What do you get when you take Romeo And Juliet, make it British, and make one half of that titular duo able to shape-shift into any other person in the world? You get The Innocents, Netflix’s newest dystopian wonder show. This program is going to be big and really bingeable, so best you know who the players are. Who plays Harry on The Innocents?
Going into a little more detail here, June McDaniel and Harry Polk are in love, and they want to run away to be together and live free from the gaze of their conservative and bossy families. But when June learns about her unique ability, things get even more complicated, especially as a professor named Halvorson wants to find June and reconnect her with her mother, who, as it turns out, also has the same shape-shifting abilities. According to Halvorson, both mother and daughter can be cured! Now, running away from home as a teen has enough drama built into it, but to suddenly discover that your girlfriend has superpowers that enable her to alter her appearance to transform into, well, anyone, has to be quite unnerving. The title of the show is The Innocents, but I have a feeling that that so-called innocence will not last long as more and more secrets are unleashed.

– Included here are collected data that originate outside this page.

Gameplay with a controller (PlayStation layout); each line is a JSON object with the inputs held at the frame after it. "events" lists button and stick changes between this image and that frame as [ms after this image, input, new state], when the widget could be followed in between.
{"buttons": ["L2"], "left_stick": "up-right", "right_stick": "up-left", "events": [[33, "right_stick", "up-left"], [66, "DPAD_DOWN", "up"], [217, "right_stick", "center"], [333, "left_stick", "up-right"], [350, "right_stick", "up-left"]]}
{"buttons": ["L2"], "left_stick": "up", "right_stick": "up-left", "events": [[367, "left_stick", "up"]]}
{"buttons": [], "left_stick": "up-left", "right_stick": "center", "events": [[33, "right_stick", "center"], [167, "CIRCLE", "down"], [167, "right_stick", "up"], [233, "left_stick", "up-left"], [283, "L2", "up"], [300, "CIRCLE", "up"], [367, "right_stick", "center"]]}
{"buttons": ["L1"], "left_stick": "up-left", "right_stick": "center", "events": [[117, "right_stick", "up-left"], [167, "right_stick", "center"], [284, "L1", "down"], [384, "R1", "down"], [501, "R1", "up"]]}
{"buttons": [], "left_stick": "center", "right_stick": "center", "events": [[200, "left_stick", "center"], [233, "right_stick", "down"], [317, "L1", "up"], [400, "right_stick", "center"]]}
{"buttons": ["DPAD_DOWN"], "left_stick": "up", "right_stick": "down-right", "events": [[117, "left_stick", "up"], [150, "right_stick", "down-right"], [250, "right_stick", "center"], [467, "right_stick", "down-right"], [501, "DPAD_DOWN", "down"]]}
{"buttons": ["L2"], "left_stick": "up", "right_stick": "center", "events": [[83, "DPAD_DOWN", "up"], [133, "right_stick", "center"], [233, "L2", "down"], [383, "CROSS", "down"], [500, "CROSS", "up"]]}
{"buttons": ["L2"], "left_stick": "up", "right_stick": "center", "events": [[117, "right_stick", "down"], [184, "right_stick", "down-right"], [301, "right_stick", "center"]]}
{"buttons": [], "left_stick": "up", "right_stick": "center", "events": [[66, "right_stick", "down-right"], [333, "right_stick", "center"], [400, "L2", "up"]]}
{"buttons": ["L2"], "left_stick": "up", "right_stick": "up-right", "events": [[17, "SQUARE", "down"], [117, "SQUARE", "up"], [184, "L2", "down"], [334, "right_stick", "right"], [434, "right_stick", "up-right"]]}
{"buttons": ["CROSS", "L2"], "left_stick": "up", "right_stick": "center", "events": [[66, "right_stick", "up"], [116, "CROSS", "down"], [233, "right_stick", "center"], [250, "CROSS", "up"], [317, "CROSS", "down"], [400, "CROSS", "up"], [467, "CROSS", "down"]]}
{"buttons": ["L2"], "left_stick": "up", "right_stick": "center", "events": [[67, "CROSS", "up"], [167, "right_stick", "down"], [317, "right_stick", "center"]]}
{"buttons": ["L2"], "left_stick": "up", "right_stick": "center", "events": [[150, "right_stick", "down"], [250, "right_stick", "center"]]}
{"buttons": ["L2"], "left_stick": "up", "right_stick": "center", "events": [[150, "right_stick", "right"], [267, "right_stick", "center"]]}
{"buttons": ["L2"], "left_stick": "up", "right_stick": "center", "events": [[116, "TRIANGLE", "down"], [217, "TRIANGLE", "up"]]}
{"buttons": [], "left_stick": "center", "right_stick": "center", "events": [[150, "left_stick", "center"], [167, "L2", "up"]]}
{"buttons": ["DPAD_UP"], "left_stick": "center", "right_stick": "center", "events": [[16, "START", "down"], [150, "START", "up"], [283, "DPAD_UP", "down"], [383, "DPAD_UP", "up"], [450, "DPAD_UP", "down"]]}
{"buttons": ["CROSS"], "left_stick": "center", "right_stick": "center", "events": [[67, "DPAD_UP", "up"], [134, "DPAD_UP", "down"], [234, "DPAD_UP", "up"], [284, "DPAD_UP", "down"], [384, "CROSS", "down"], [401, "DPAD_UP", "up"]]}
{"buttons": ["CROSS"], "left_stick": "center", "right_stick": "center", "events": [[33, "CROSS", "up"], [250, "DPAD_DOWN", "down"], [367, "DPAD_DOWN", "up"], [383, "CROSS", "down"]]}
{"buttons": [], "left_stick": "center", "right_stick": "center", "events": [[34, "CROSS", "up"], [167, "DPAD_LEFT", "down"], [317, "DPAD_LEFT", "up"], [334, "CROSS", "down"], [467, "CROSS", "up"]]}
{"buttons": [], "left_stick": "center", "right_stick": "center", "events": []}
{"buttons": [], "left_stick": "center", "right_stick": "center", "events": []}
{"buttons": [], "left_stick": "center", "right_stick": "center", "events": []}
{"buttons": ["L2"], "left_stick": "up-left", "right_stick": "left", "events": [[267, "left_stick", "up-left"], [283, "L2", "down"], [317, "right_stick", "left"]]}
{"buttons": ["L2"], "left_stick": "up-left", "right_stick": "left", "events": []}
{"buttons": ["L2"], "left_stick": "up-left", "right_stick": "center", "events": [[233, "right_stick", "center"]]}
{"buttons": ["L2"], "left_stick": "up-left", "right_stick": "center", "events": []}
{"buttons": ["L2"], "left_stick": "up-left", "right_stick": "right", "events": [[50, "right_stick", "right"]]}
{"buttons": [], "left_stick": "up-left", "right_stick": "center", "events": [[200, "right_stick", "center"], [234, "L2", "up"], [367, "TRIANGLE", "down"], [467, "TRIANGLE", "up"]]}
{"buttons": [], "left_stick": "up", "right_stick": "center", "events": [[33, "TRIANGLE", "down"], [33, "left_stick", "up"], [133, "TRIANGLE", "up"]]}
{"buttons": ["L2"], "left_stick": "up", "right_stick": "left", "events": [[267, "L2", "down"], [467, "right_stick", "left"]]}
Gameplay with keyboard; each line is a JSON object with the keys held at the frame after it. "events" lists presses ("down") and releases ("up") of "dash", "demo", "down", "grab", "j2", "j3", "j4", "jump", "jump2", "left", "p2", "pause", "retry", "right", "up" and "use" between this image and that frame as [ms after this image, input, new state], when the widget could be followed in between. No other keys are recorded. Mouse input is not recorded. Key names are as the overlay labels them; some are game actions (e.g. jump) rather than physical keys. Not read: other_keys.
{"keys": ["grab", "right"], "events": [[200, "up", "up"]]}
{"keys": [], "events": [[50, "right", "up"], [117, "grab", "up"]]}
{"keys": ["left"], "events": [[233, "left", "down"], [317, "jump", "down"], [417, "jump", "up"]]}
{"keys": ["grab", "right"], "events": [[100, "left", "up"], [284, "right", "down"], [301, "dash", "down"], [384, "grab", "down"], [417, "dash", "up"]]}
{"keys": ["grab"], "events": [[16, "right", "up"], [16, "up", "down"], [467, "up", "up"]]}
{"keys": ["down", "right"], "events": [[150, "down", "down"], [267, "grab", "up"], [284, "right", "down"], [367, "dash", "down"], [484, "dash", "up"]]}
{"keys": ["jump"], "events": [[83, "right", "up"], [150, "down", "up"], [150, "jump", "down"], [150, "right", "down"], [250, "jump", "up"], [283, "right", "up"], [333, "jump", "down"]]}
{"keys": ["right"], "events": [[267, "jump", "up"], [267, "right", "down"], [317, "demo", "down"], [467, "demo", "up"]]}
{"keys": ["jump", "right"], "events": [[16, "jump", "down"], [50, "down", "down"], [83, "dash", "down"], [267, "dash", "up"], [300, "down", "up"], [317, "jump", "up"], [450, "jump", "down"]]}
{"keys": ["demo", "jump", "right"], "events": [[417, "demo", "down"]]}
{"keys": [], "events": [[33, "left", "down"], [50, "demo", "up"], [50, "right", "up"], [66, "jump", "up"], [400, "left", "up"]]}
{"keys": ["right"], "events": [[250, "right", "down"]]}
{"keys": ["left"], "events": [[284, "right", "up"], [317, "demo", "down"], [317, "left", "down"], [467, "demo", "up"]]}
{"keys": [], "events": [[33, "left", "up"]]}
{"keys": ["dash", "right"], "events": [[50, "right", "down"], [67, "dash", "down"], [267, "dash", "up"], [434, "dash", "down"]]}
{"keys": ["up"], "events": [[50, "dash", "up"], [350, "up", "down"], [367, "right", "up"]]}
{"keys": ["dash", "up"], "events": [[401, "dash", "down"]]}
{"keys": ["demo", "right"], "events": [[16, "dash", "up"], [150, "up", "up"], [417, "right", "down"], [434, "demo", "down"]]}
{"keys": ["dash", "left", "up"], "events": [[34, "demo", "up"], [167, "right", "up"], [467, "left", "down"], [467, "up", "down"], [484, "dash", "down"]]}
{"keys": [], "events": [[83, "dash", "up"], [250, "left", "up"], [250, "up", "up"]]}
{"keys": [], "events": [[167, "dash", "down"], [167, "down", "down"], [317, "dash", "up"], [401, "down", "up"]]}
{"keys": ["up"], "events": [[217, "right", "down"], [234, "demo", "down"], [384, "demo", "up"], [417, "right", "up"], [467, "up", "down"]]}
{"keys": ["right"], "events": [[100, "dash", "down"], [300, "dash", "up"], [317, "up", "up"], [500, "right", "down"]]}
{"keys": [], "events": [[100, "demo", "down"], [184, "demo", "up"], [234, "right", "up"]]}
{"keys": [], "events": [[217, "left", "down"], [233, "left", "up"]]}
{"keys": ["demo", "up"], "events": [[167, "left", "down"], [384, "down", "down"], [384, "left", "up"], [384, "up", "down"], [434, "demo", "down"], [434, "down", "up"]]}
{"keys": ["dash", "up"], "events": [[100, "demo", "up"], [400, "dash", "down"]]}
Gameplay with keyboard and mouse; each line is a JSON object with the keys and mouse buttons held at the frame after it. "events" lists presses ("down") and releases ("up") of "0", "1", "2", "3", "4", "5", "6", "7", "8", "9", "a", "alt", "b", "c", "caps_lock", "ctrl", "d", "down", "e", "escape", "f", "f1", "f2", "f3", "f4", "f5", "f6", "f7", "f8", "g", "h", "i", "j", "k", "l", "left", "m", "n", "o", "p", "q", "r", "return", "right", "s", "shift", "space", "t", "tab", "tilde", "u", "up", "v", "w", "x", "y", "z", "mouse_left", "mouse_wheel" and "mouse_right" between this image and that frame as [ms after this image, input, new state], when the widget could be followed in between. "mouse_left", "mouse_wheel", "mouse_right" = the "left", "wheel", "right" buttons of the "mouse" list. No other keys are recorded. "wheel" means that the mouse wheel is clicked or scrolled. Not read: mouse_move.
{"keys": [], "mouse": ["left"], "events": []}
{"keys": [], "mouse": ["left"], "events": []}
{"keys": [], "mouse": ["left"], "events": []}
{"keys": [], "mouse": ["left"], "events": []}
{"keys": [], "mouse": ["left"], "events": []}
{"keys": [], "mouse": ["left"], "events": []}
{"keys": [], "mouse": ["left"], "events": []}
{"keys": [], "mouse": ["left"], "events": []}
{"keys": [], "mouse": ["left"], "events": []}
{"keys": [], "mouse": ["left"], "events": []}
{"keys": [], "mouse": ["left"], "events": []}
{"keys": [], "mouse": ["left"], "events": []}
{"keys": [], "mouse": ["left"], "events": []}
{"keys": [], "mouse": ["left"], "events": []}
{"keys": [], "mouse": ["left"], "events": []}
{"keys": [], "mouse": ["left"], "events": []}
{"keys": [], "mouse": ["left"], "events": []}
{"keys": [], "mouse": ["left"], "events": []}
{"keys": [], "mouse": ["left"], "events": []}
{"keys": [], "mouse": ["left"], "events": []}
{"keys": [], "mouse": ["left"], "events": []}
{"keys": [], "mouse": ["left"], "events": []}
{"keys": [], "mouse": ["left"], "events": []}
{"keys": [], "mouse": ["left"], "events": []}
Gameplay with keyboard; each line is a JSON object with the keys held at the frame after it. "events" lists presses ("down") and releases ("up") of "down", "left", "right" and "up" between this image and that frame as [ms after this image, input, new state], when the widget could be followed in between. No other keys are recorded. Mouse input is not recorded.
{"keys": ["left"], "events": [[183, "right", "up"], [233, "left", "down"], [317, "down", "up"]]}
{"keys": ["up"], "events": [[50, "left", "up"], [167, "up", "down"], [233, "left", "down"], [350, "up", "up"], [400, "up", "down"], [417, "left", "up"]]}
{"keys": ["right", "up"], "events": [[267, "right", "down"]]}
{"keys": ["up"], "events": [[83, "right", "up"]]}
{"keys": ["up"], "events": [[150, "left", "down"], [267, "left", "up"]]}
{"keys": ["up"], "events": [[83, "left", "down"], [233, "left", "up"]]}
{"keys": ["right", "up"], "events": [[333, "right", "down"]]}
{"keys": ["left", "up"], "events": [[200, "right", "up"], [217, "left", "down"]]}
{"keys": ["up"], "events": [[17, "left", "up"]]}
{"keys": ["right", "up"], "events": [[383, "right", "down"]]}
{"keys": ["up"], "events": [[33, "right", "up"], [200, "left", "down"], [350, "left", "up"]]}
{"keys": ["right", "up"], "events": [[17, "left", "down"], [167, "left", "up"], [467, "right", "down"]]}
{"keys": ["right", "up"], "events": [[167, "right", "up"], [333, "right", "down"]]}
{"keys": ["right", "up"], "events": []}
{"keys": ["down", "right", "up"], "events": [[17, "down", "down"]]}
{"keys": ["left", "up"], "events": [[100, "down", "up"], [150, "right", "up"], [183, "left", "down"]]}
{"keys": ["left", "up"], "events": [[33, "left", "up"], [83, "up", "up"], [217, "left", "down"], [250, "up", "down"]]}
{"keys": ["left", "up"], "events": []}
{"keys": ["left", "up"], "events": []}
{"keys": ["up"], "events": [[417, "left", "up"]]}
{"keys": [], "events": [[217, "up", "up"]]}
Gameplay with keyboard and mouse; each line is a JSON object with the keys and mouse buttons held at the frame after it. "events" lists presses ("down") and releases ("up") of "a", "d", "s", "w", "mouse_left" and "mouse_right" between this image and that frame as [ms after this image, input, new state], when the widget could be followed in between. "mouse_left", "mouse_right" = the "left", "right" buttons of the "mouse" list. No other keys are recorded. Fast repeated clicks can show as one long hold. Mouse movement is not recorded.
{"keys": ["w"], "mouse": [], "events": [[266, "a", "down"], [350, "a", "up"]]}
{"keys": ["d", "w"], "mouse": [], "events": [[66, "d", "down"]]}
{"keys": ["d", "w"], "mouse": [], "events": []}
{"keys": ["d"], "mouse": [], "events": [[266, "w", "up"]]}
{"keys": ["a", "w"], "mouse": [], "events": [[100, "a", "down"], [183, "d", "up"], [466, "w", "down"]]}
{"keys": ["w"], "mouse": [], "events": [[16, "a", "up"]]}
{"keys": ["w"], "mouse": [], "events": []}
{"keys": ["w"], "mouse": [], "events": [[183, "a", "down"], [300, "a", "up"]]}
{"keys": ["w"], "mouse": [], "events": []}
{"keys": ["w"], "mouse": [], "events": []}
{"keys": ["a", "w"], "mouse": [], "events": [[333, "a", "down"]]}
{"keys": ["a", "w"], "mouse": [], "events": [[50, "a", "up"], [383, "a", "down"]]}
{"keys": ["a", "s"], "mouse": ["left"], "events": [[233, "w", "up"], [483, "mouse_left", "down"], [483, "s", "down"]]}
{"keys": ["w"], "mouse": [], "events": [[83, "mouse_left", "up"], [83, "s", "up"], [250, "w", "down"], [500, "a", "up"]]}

Zimbabwean actor Percelle Ascot plays Harry. If you’re in the U.S., you may not have seen a lot of him, as he’s primarily done British television prior to this. He’s had roles in featured roles in shows like Youngers, Wizards vs. Aliens, New Tricks, Doctors, The Coroner, and Casualty. He also created The Wall Of Comedy, a YouTube channel where UK-based comedy lives.
In an interview with BUILD Series, Ascott said that he decided he needed a relationship with Netflix back in 2016 when he went to Netflix’s convention and was just so excited about what the network had planned for the future. Two years later, he got an audition for The Innocents and — bam — it started to fall into place. Since this is the biggest job he's had so far, Ascott put a lot of pressure on himself to be the best he could be. “The first, the read through was overwhelming… I felt that scale. And it wasn’t because… we had to exceed a certain expectation. It was because we knew how great the script was, the cast… the pressure was something I personally put on myself,” Ascott said.
And don’t think that The Innocents is your everyday teens-living-with-powers knockoff. “This show… is it’s own show. I don’t think that we’re trying to be Stranger Things, that we’re trying to be, I don’t know, 13 Reasons Why,” Ascott said. “I feel like we’re allowed to be free in being The Innocents and that’s the beautiful part about being a part of a broadcaster like Netflix.”
Ascott's freedom in public at least may be short-lived, because as soon as The Innocents hits streaming waves on August 24, Ascott is going to be mega-famous. Luckily, he seems ready for the challenge, shape shifters or not.